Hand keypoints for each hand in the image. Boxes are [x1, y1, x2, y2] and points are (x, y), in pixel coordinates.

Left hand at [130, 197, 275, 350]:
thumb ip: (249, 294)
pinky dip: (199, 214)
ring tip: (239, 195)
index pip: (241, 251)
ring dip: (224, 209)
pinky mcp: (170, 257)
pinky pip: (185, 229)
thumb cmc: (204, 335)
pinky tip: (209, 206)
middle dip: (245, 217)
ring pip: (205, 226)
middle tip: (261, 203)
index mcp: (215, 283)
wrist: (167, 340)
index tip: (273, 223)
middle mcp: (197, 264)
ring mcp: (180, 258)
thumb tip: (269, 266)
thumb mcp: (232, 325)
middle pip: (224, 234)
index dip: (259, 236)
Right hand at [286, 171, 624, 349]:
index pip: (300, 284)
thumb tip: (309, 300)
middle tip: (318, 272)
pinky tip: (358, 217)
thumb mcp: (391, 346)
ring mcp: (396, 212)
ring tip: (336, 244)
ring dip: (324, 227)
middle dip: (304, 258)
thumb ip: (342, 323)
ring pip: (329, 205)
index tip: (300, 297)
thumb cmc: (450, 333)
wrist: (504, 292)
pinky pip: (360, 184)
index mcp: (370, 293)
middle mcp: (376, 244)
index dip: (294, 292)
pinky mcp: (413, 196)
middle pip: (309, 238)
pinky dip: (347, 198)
########################################
**What the exercise asks**.
Once the line with "index dip: (259, 236)" is found, write out that line and every one after it through the last line of the records, exactly and with nothing else.

**Answer**.
index dip: (259, 236)
Right hand at [286, 171, 624, 349]:
index pip: (300, 284)
thumb tip: (309, 300)
middle tip: (318, 272)
pinky tip: (358, 217)
thumb mcp: (391, 346)
ring mcp: (396, 212)
ring tip: (336, 244)
ring dip: (324, 227)
middle dip: (304, 258)
thumb ip: (342, 323)
ring pip: (329, 205)
index tip: (300, 297)
thumb cmc: (450, 333)
wrist: (504, 292)
pinky pip: (360, 184)
index mcp: (370, 293)
middle mcp: (376, 244)
index dip: (294, 292)
pinky mcp: (413, 196)
middle pip: (309, 238)
pinky dip: (347, 198)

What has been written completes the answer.